After reconsidering its original ruling, the suppression court still maintained, "After a clear review of the case law, certainly the officer testified credibly. This Court believes there just wasn't enough there to support the reasonable suspicion to stop, pat-down." N.T., 7/6/12, at 4 (emphasis added). Hence, when the court reconsidered the matter, it still believed the officer testified credibly but that under the totality of circumstances the facts did not justify a stop and search. The court's determination that the officer's credible testimony did not rise to the level of reasonable suspicion was a legal conclusion. It is this legal conclusion, that reasonable suspicion was not present, where I part ways with the suppression court and the majority.
It is axiomatic that legal conclusions do not bind this Court. See Commonwealth v. Rushing, 2013 PA.Super. 162, *5 ("this Court does not, nor is it required to, defer to the suppression court's legal conclusions"); Commonwealth v. Peterson, 17 A.3d 935, 937 (Pa.Super. 2011) ("where the appeal of the determination of the suppression court turns on allegations of legal error, 'the suppression court's conclusions of law are not binding on an appellate court, whose duty it is to determine if the suppression court properly applied the law to the facts.'"). Our standard of review requires us to accept Appellee's evidence, and so much evidence that the Commonwealth introduced that is not contradicted. See Peterson, supra. Appellee did not introduce any evidence that contradicted the Commonwealth's evidence, as the officer was the only person to testify, and the court on multiple occasions expressly delineated that the officer testified credibly.

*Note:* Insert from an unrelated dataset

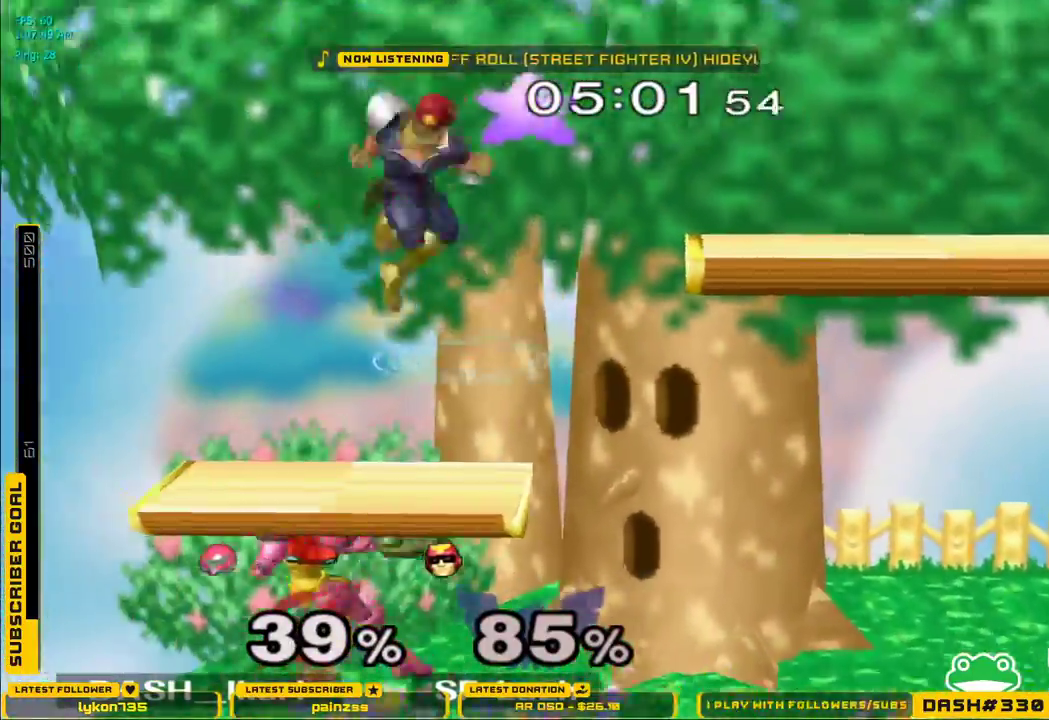
{"dt_ms": 500, "buttons": ["X"], "left_stick": "right", "right_stick": "center", "events": [[50, "left_stick", "center"], [433, "left_stick", "right"], [467, "X", "down"]]}
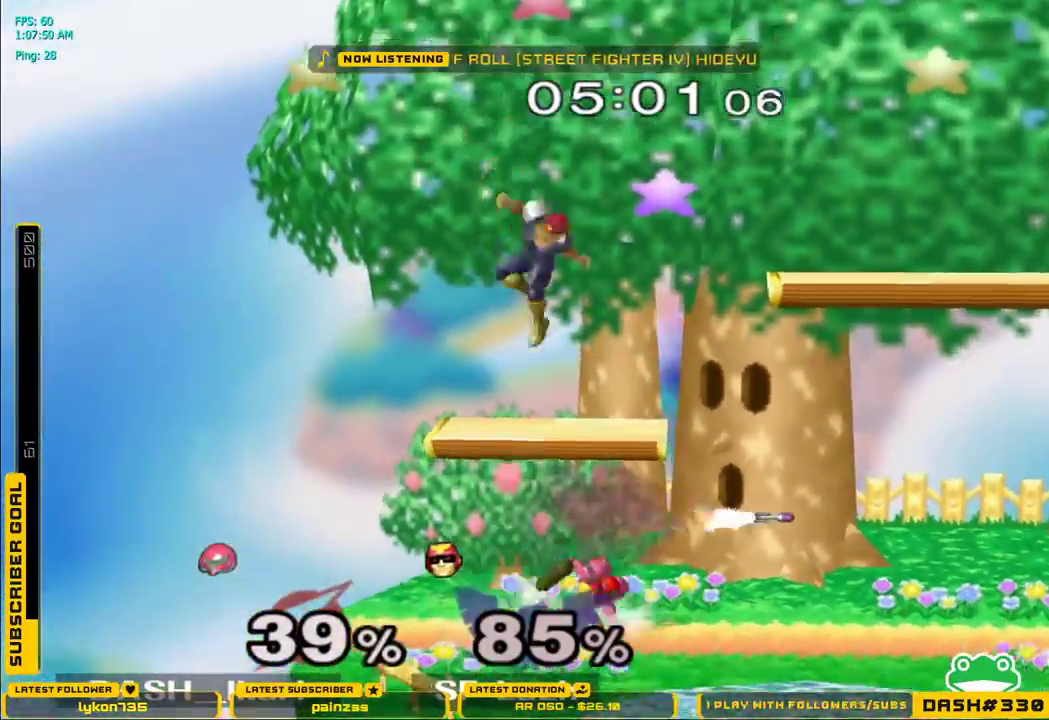
{"dt_ms": 500, "buttons": [], "left_stick": "right", "right_stick": "center", "events": [[17, "right_stick", "left"], [317, "right_stick", "center"], [450, "X", "up"]]}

In sum, the combination of police observation of a heavy object in Appellant's pocket, Appellant's continual turning away from police when they passed, Appellant's presence in a high crime area, and Appellant's walking away from police when they approached, warranted a brief Terry stop. Thus, I would reverse the suppression court's decision, and respectfully dissent from the majority's decision to affirm.